Governo brasileiro inicia processo formal contra sobretaxas impostas por Trump e articuladas com apoio da família Bolsonaro. Caso esbarra em impasse criado pelos próprios EUA no sistema de apelações da OMC desde 2019. Entenda na TVT News.
O governo brasileiro acionou formalmente, hoje (6), os mecanismos de solução de controvérsias da Organização Mundial do Comércio (OMC) contra os Estados Unidos, em reação à imposição de tarifas de 50% sobre produtos brasileiros por Donald Trump.
A medida, considerada protecionista e discriminatória por autoridades brasileiras, atinge setores estratégicos da economia nacional e foi articulada com apoio político da família Bolsonaro, por alinhamento ideológico entre os dois políticos de extrema direita.
A solicitação de abertura de consultas foi enviada aos EUA e comunicada à OMC, marcando a primeira etapa formal de um processo contencioso. Trata-se de uma fase preliminar, com prazo de 60 dias para negociação direta entre as partes, antes que se inicie um painel de disputa. O objetivo, segundo o Itamaraty, é buscar uma solução consensual, evitando o prolongamento do litígio. No entanto, analistas alertam que o cenário é mais complexo.
EUA bloqueia a OMC
Desde 2019, os Estados Unidos bloqueiam a nomeação de juízes para o Órgão de Apelação da OMC, travando, na prática, o funcionamento do sistema de revisão de decisões, um pilar essencial do regime multilateral de comércio. Com isso, mesmo que o Brasil vença a disputa no painel inicial, os EUA podem recorrer indefinidamente, mantendo a punição em vigor sem consequência legal efetiva. Essa obstrução institucional, iniciada no primeiro governo Trump e mantida até hoje, é vista por especialistas como uma tentativa deliberada de enfraquecer o sistema multilateral de regras que antes os próprios norte-americanos ajudaram a criar.

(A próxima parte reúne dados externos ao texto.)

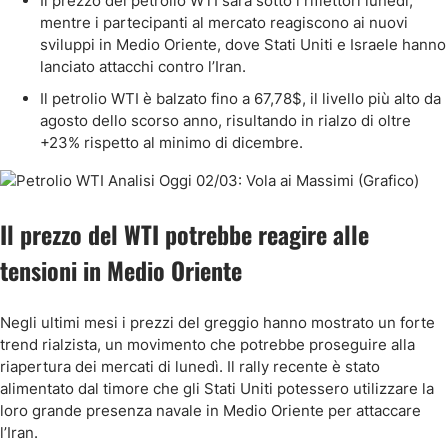
Il prezzo del petrolio WTI sarà sotto i riflettori lunedì,
mentre i partecipanti al mercato reagiscono ai nuovi
sviluppi in Medio Oriente, dove Stati Uniti e Israele hanno
lanciato attacchi contro l’Iran.
Il petrolio WTI è balzato fino a 67,78$, il livello più alto da
agosto dello scorso anno, risultando in rialzo di oltre
+23% rispetto al minimo di dicembre.
Il prezzo del WTI potrebbe reagire alle
tensioni in Medio Oriente
Negli ultimi mesi i prezzi del greggio hanno mostrato un forte
trend rialzista, un movimento che potrebbe proseguire alla
riapertura dei mercati di lunedì. Il rally recente è stato
alimentato dal timore che gli Stati Uniti potessero utilizzare la
loro grande presenza navale in Medio Oriente per attaccare
l’Iran.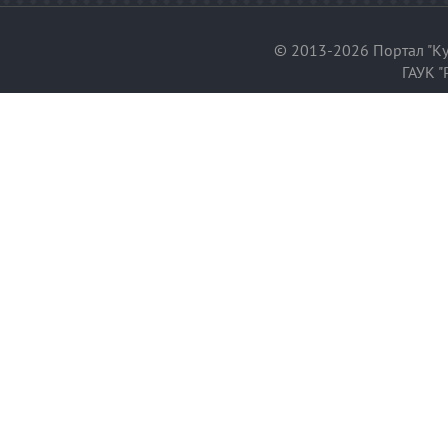
© 2013-2026 Портал "Ку
ГАУК "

Documentos e declarações de Trump e da família Bolsonaro, além de outras autoridades revelam que o Brasil foi especificamente incluído como alvo dos EUA por razões geopolíticas, como um ataque ao multilateralismo e à organização do Sul Global independente, sobretudo com as negociações do bloco do Brics.
O Brasil tentou por vias diplomáticas reverter as sobretaxas mas sem sucesso. Agora, a decisão de acionar a OMC marca uma mudança na postura da política externa brasileira, mais assertiva e comprometida com a defesa dos interesses nacionais e da soberania, mesmo diante de uma potência como os Estados Unidos.
A disputa ocorre em um momento de maior tensão comercial internacional e crescente questionamento da eficácia da OMC em um mundo cada vez mais marcado por medidas unilaterais e blocos econômicos regionais. Desde sua fundação, em 1995, a OMC foi o principal fórum para evitar guerras comerciais por meio da mediação de regras e sanções equilibradas. Mas o impasse gerado pelo bloqueio do seu órgão de apelação compromete essa função.
Pressão por multilateralismo
Ainda assim, diplomatas brasileiros consideram importante pressionar os EUA dentro do sistema multilateral, acumulando legitimidade política e jurídica para futuras retaliações, caso seja necessário. O Brasil já recorreu com sucesso à OMC em outros episódios, como nas disputas contra subsídios ao algodão e à cana-de-açúcar, e reforça agora seu compromisso com uma ordem internacional baseada em regras.
O caso também levanta debates sobre a herança diplomática do bolsonarismo, que abandonou uma política externa pragmática para se alinhar ideologicamente a líderes autoritários como Trump, sem retorno comercial ou estratégico tangível. A atual gestão busca reverter esse quadro, resgatando o protagonismo histórico do Brasil na OMC e em fóruns multilaterais.

Caso as consultas não resultem em acordo nos próximos 60 dias, o Brasil poderá solicitar a formação de um painel de arbitragem, que avaliará tecnicamente a legalidade das tarifas. Mesmo com o impasse no sistema de apelação, o processo servirá para documentar e isolar o comportamento abusivo dos EUA, além de consolidar alianças com outros países prejudicados por medidas similares.
Com o gesto, o Brasil envia um recado de que não aceitará passivamente medidas unilaterais que afetem sua economia, e continuará lutando pela revitalização de um sistema internacional justo, transparente e baseado em princípios do direito internacional.